Skipping it by running straight to the end will take what, 1 minute longer?

They are trying to adress the problem that players are forced to skip content (because they already are too high level) or CAN skip content and still beat the difficulty level (because enemies will be 9 level higher at max, which is still doable right now).
Making the areas bigger doesnt help with the issue at hand at all.

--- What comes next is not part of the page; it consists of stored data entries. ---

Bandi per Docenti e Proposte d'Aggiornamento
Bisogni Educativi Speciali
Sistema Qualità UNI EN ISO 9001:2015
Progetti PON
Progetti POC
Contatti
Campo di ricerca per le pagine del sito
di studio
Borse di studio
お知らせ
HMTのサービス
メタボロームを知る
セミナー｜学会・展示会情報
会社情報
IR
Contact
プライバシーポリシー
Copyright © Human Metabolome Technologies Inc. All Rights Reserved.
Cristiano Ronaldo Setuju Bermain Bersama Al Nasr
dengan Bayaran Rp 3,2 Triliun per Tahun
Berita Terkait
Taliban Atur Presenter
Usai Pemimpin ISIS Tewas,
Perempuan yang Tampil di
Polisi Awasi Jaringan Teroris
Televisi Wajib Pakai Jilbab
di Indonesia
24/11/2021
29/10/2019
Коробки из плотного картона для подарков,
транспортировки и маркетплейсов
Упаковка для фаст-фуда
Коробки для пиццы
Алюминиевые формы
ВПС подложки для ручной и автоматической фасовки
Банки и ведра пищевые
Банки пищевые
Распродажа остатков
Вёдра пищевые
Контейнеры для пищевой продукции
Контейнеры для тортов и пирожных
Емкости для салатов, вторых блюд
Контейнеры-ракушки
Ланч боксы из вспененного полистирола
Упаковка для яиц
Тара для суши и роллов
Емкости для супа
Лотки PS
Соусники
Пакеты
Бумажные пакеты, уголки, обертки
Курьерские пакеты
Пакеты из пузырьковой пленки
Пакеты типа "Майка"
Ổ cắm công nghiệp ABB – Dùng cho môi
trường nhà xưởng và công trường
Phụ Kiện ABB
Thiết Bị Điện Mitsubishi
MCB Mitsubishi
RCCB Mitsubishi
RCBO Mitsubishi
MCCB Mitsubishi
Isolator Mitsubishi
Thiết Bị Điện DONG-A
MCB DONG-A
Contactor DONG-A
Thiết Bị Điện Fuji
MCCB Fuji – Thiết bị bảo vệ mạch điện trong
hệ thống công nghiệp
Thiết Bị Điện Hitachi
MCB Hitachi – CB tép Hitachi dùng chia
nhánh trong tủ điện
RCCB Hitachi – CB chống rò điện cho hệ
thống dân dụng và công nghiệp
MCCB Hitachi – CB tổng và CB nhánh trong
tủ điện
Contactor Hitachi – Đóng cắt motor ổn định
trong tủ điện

The only thing left to do (difficulty wise) is spread out the progression of affixes through level progression.
The exact same problem applies there.
There are like 5 levels of progression per affix type, which isnt enough to properly balance out the numbers (and is bad for other areas of the game aswell).
I made a post about it on page nine of this thread:
http://www.pathofexile.com/forum/view-thread/18581/page/9

Basically the different affix type categories (rarity, str, int etc etc) need to have a lot more levels (allocated to a wider range of character level) and in exchange need to start with lower values, but end with much higher values.
That way you can balance difficulty not only through buffing/nerfing mobs, but also through item progression of characters.

Players will become stronger through level up, but also through each new item they discover, thus you can make enemies a lot harder.
Right now you can craft stuff at level 3 that is almost identical in terms of strength to level 53 stuff (except for sockets).